◆ **Fragmento para leer**
########

Para responder a esta pregunta, Kant define en primer lugar la orientación en su sentido más originario: la orientación geográfica, es decir, aquella que permite ubicarse en la tierra a partir de los astros. Así, en un primer nivel, orientarse significa simplemente encontrar el oriente a partir de una región celeste determinada: “Si veo ahora el sol en el cielo y sé que ahora es mediodía, entonces podré encontrar el sur, el oeste, el norte y el este.” Luego, propone ampliar esta concepción para pensar la orientación en el espacio en general: si me encuentro a oscuras en una habitación que conozco, alcanzaría con poder asir un solo objeto del cual recuerde su ubicación. De esta manera, a pesar de no ver nada, logro ubicarme en el espacio: la cama está aquí, la puedo tocar, por lo tanto, deduzco racionalmente que mi dormitorio se ordena con la puerta a mi izquierda, la ventana a mi derecha, el armario frente a mí, etc.
Ahora bien, para poder establecer esta cadena causal a partir de una referencia objetiva determinada –en este caso, el objeto “cama” me permite configurar mentalmente el espacio “mi dormitorio”– necesito lo que Kant denomina un “fundamento subjetivo de diferenciación”: el ser humano debe tener la capacidad interna –es decir, subjetiva– de “sentir una diferencia en mi propio sujeto”. Concretamente, esto significa que tengo que poder sentir internamente la diferencia entre mi lado izquierdo y mi lado derecho; sin esa distinción, de nada me sirve ubicar el objeto que sea.

Finalmente, Kant extiende la ampliación una vez más, precisamente al pensamiento: ¿con qué herramientas cuenta la razón para darse a sí misma – es decir, subjetivamente – un criterio o una referencia que le permita limitarse de afirmar literalmente cualquier cosa? Una vez que nos encontramos en el ámbito del pensamiento puro, sin parámetros temporales o espaciales, Kant nos dice que ese fundamento interno de diferenciación se expresa nuevamente como sentimiento, pero esta vez como un sentimiento de la exigencia propia de la razón, que nos proporciona un punto de referencia – una suerte de brújula del pensamiento – para establecer una diferencia interna entre lo que está bien orientado y lo que no. En palabras del filósofo, esto significa que “Se puede estar asegurado contra todo error si uno no se arriesga a juzgar en el caso de no saber tanto cuanto se requiere”; es decir, no erramos por ignorancia – que sólo responde a los límites constitutivos del ser humano – sino que erramos por pecar de soberbios, al emitir juicios sobre cuestiones sobre las que no sabemos lo suficiente.
¿Cuál es la preocupación kantiana de fondo? Está pensando nada menos que en las condiciones fundamentales que permiten la libertad de pensamiento, un principio basal que va de la mano con la autonomía del ser humano. ¿Qué cosas la amenazan, y cómo asegurarse de cuidarla? En primer lugar, Kant opone la libertad de pensamiento a la coacción civil, y se pregunta: “¿pensaríamos mucho, y pensaríamos bien y con corrección, si no pensáramos en comunidad con otros, que nos comunican sus pensamientos y a los que comunicamos los nuestros?” Parecería que, sin libertad de expresión, es decir, sin un intercambio común en un espacio compartido con otros, el pensamiento no puede prosperar de manera idónea.

########

◆ **Datos registrados**
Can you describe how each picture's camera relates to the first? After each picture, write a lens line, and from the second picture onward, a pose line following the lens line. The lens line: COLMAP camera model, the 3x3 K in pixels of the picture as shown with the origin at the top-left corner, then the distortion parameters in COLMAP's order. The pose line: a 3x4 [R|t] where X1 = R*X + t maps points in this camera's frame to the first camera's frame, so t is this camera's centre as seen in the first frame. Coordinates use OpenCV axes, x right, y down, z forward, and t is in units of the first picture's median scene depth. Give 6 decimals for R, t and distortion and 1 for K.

########

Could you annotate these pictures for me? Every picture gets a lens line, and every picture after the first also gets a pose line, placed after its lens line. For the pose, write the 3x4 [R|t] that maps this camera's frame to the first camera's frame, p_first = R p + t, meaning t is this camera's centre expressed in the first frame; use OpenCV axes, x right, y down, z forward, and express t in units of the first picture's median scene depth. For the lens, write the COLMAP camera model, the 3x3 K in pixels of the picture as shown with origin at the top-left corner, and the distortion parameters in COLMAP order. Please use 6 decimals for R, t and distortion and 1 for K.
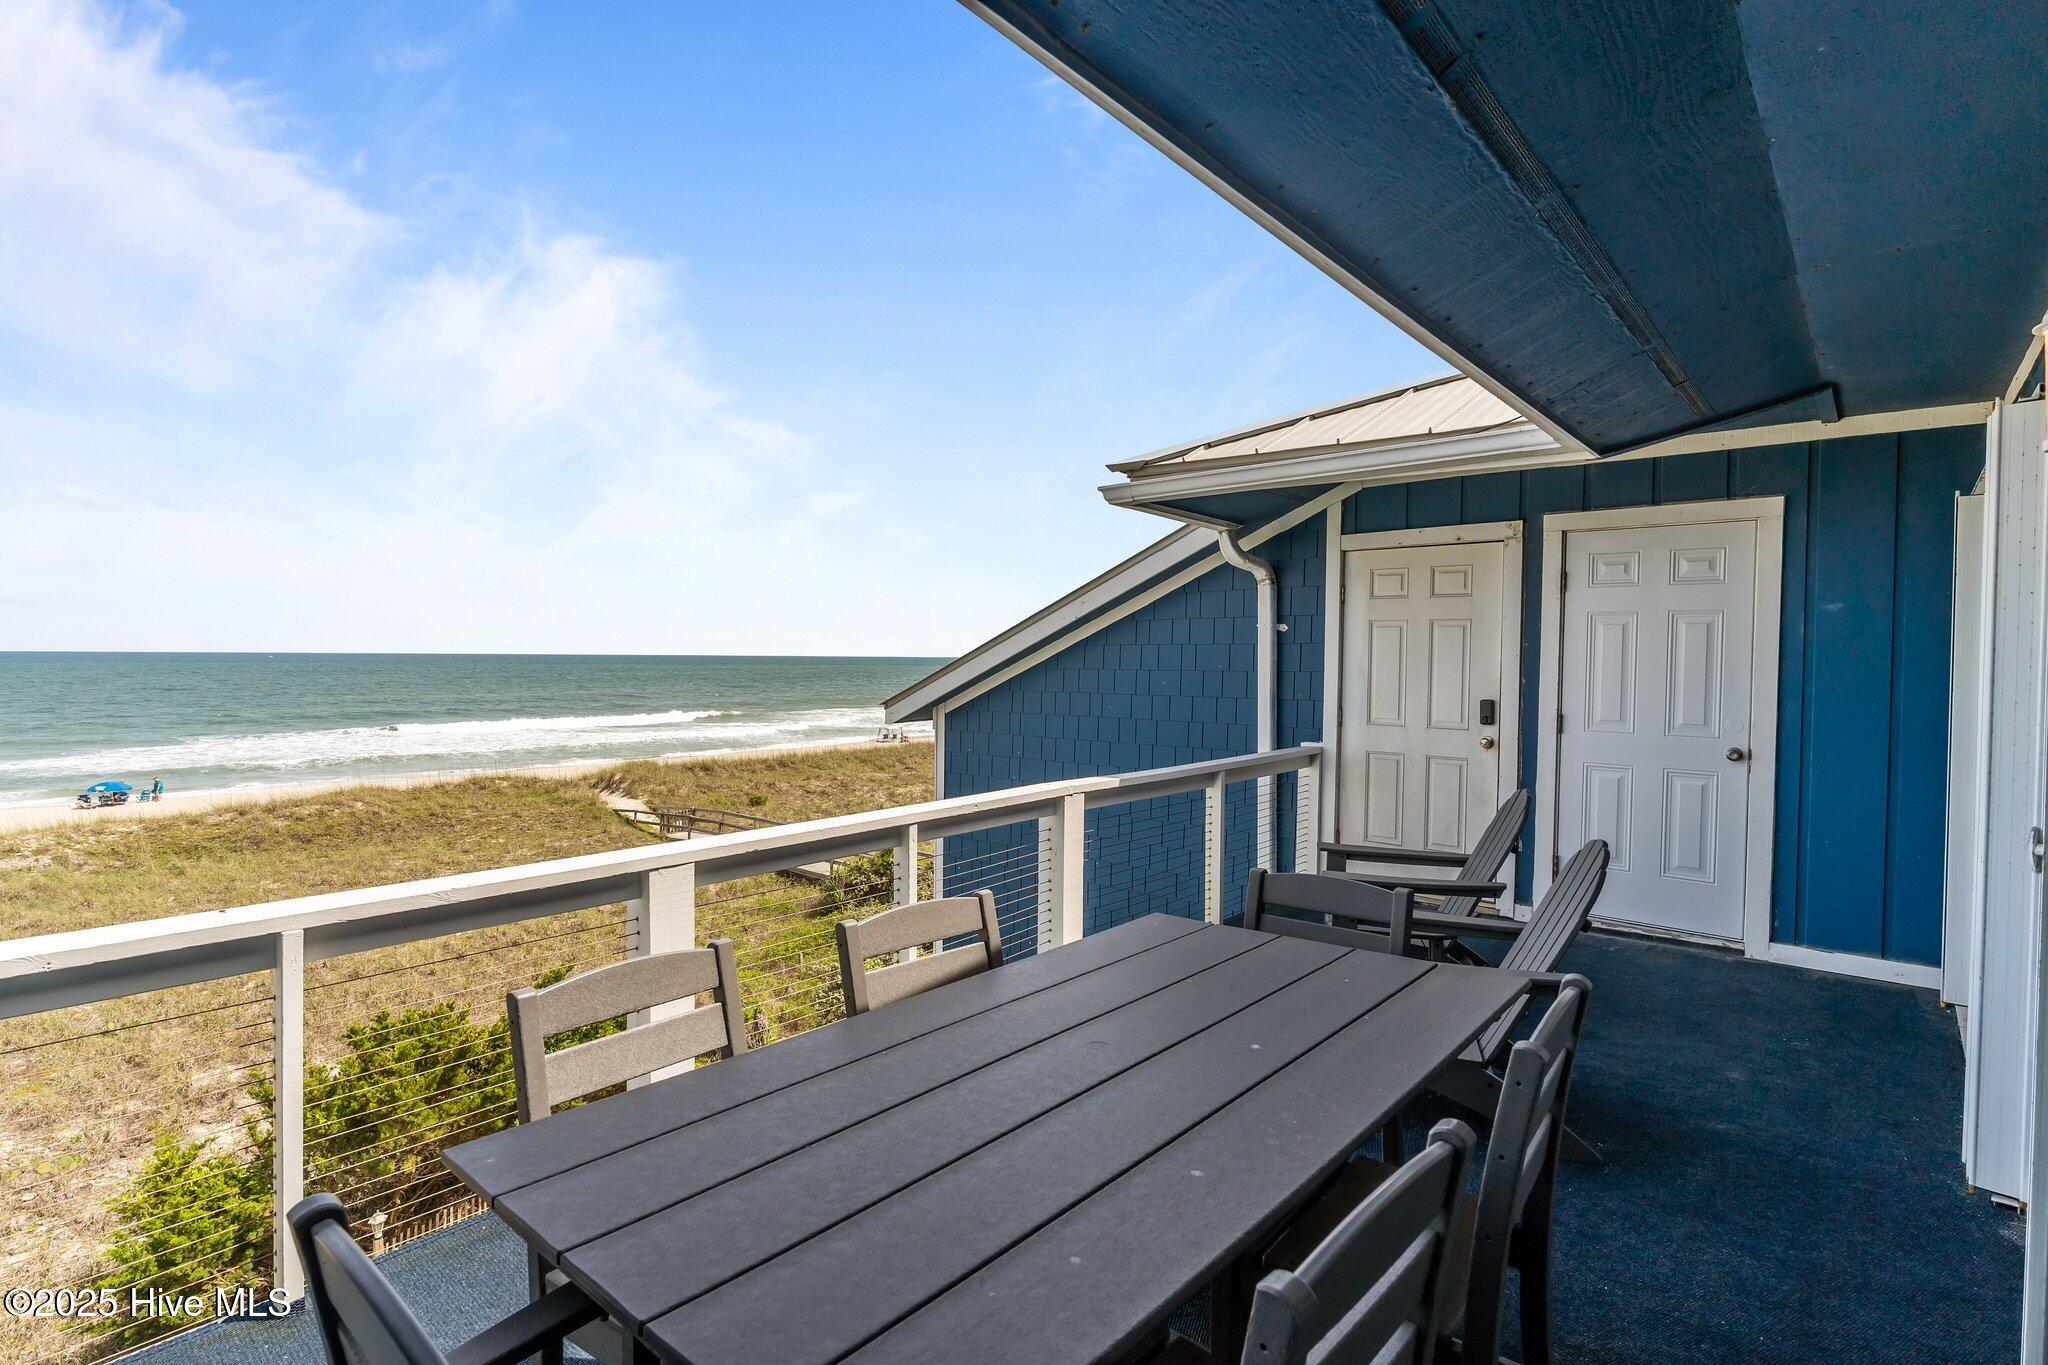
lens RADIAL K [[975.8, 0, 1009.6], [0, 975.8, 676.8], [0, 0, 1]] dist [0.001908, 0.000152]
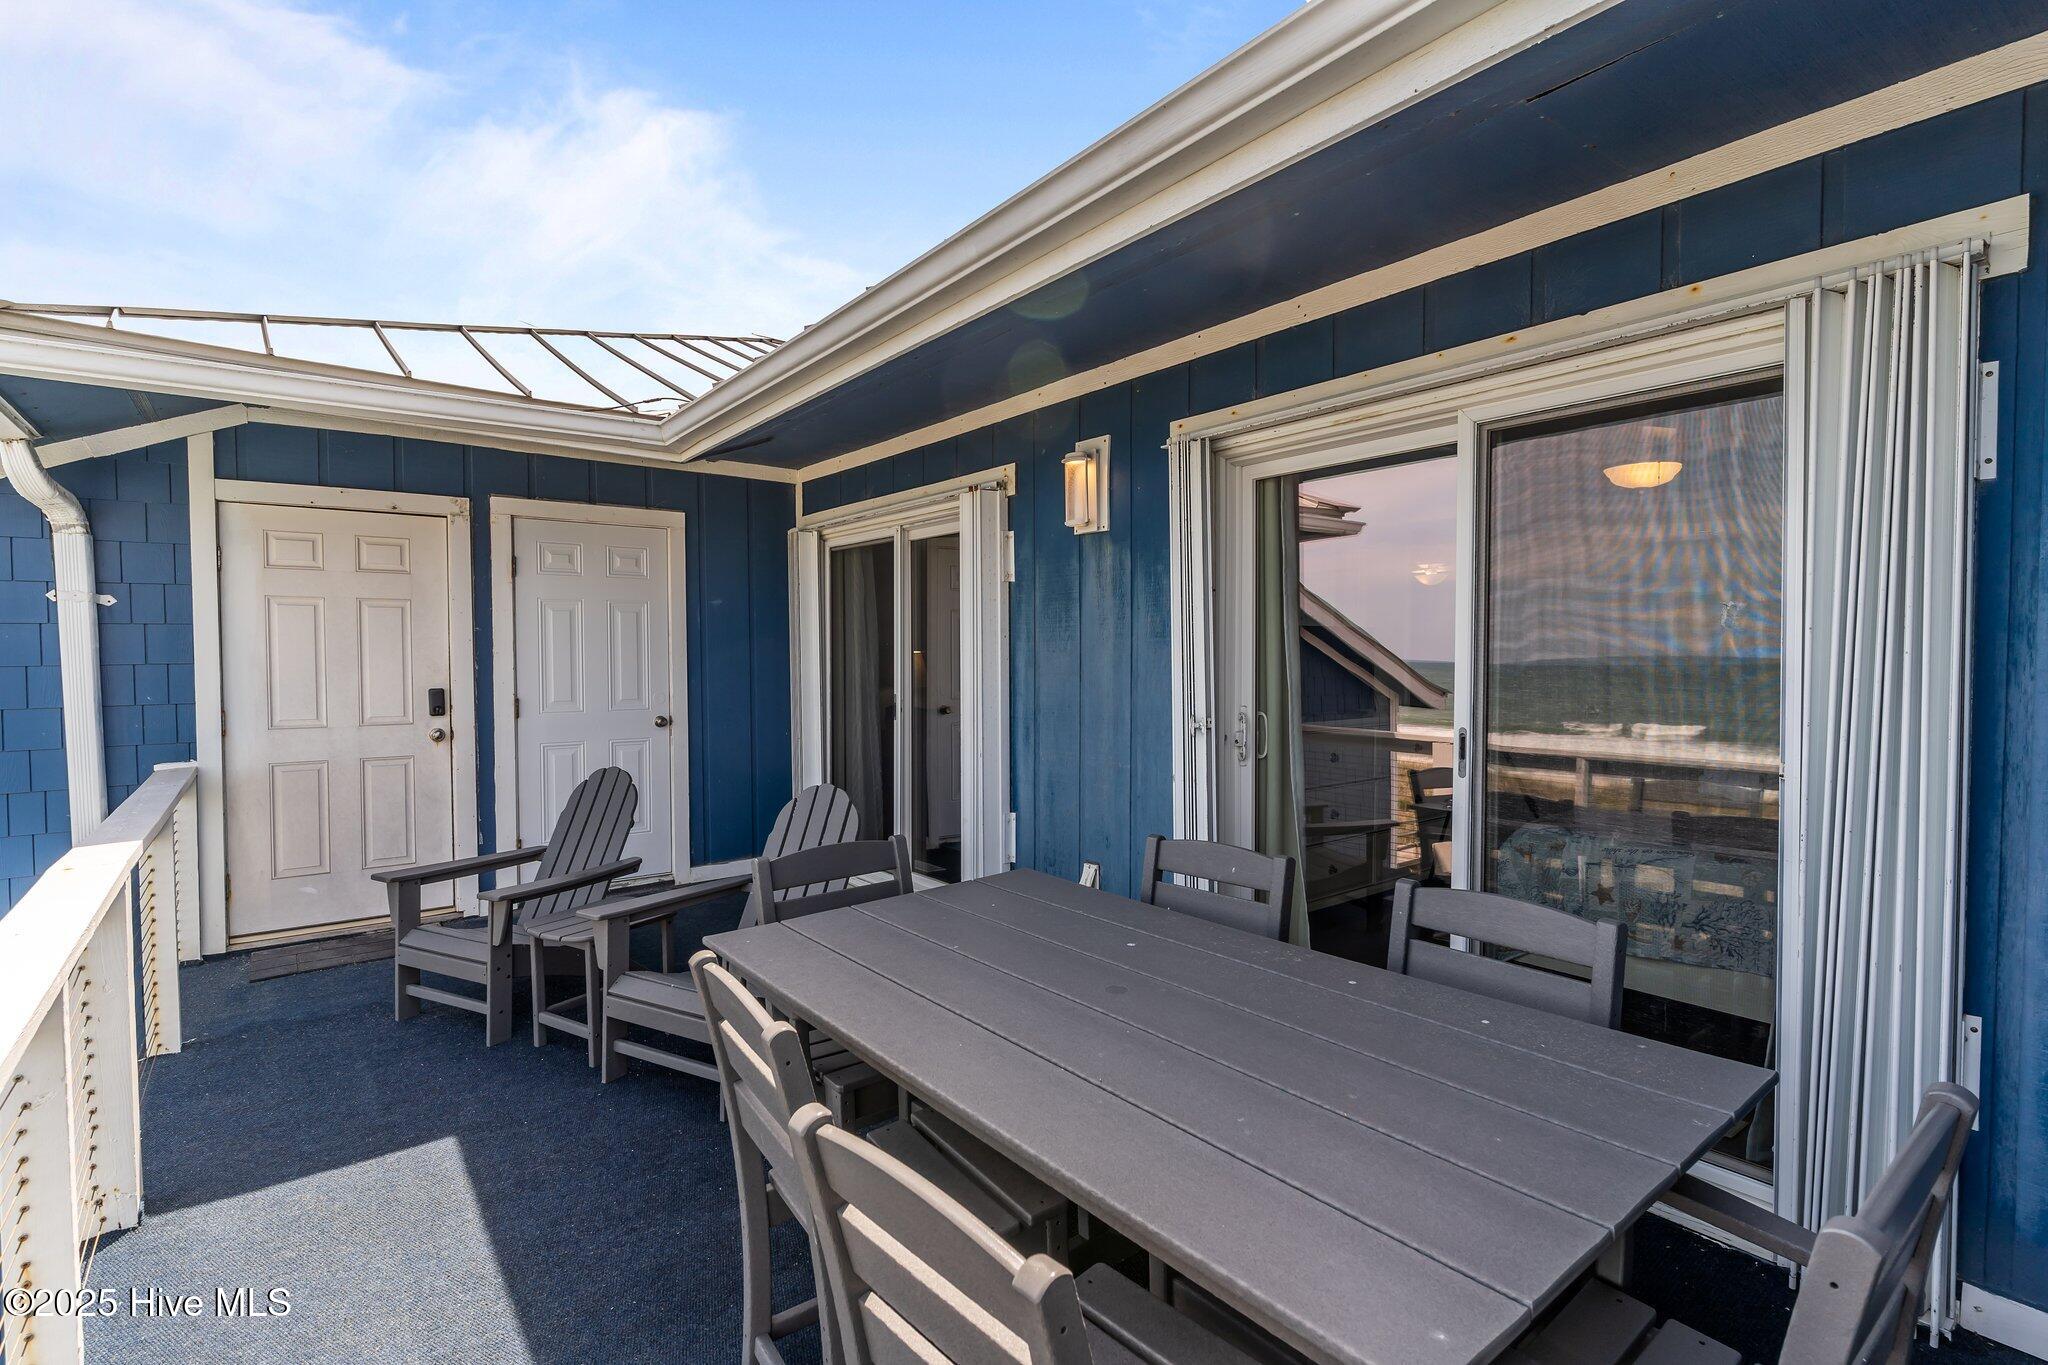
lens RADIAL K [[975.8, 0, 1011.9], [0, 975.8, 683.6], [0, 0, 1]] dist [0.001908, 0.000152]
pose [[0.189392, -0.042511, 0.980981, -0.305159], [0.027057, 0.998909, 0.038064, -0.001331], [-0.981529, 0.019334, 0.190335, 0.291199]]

########

◆ **Tarea pendiente 1**
Traduce al inglés esta oración del fragmento sobre Kant: "Parecería que, sin libertad de expresión, es decir, sin un intercambio común en un espacio compartido con otros, el pensamiento no puede prosperar de manera idónea."
◆ **Tarea pendiente 2**
Cita del fragmento sobre Kant el pasaje que se abre con las palabras que contienen "Ahora bien, para" y se cierra con "objeto que sea.".
Para resolver, apóyate únicamente en el fragmento sobre Kant.

◆ **Tu solución 1**
It would seem that, without freedom of expression, that is, without a common exchange in a space shared with others, thought cannot flourish properly.

◆ **Tu solución 2**
Ahora bien, para poder establecer esta cadena causal a partir de una referencia objetiva determinada –en este caso, el objeto “cama” me permite configurar mentalmente el espacio “mi dormitorio”– necesito lo que Kant denomina un “fundamento subjetivo de diferenciación”: el ser humano debe tener la capacidad interna –es decir, subjetiva– de “sentir una diferencia en mi propio sujeto”. Concretamente, esto significa que tengo que poder sentir internamente la diferencia entre mi lado izquierdo y mi lado derecho; sin esa distinción, de nada me sirve ubicar el objeto que sea.